PROVIDENCE - Rhode Island’s two largest hospital groups have agreed to sign a letter of intent to form one nonprofit academic medical center with Brown University, a merger that could forever change the health care landscape in the state.
The boards of directors for Lifespan and Care New England voted Tuesday to sign the letter of intent, more than a year after similar talks appeared to collapse. But the shaky finances of each organization coupled with a global pandemic brought the sides back together.
In a telephone interview Wednesday, Lifespan President Dr. Timothy J. Babineau and Care New England President Dr. James E. Fanale stressed that the letter of intent is the beginning of a long process that will require regularity approval from the Rhode Island Department of Health, attorney general’s office, and the Federal Trade Commission.
“In a perfect world, that takes at least a year,” Babineau said, referring to the state’s regulatory process. He said antitrust discussions with the Federal Trade Commission can also take a year.
Lifespan is already the state’s largest employer, operating Rhode Island Hospital, Hasbro Children’s Hospital, The Miriam Hospital, Bradley Hospital, and Newport Hospital. Care New England runs Women & Infants Hospital, Butler Hospital, and Kent Hospital.
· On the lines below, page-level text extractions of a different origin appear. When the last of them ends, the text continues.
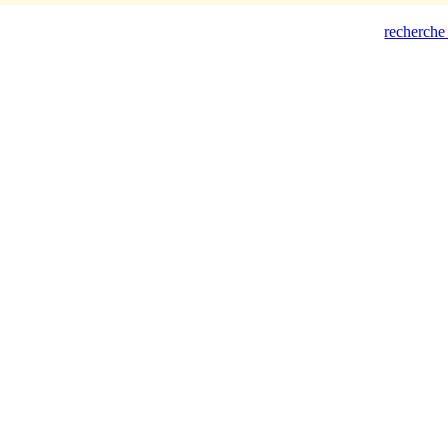
recherche 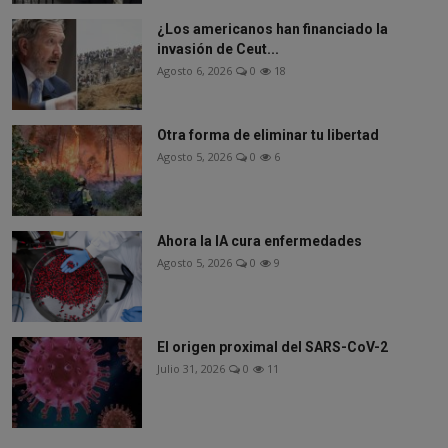
¿Los americanos han financiado la
invasión de Ceut...
Agosto 6, 2026
0
18
Otra forma de eliminar tu libertad
Agosto 5, 2026
0
6
Ahora la IA cura enfermedades
Agosto 5, 2026
0
9
El origen proximal del SARS-CoV-2
Julio 31, 2026
0
11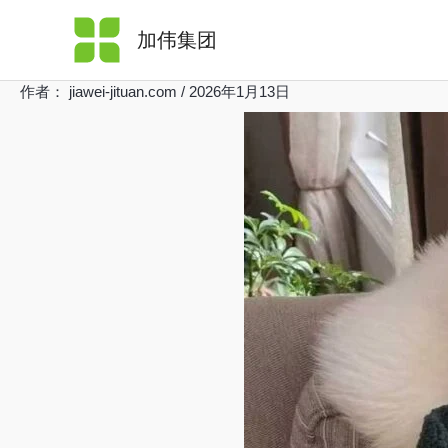
跳
加伟集团
至
内
作者：
jiawei-jituan.com
/
2026年1月13日
容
A merger would be a significant victory for Governor Gina Raimondo, who urged the two hospital groups and Brown to discuss a merger last year when it appeared as though Massachusetts-based Partners HealthCare would acquire Care New England.
Care New England and Lifespan have had on-and-off discussions about merging for 20 years, but Raimondo brought officials at all three institutions together last summer. Those talks fell apart in July 2019, and Babineau and Fanale spent months trading barbs in public.
Fanale said the two hospital groups have worked closely to help patients during the pandemic, and they realized that the “natural evolution” was to enter into another round of merger talks.
“We have to look at the vision over the long term,” Fanale said. The organizations did not have a letter of intent to merge in place last year.
Reached Wednesday, Raimondo said she is “cautiously optimistic” that an agreement can be reached. She said a merger would have keep jobs in Rhode Island and improve patient care.
“I think they’re trying to do the right thing,” Raimondo said.
Both hospital groups faced financial challenges before the coronavirus, but the pandemic has elevated concerns.
Lifespan, which reported a $35 million loss in the 2019 fiscal year, laid off 55 people in its corporate services office in March. More than 200 other employees across the company also agreed to retire.
Lifespan, Care New England, and Brown have not reached an agreement on the governance structure of the new entity, and Babineau and Fanale said it was too soon to comment. They declined to discuss whether they’ll both remain employed by a new entity.
“We kept people and personalities out of the conversation and I think that’s why we made a lot of progress," Babineau said.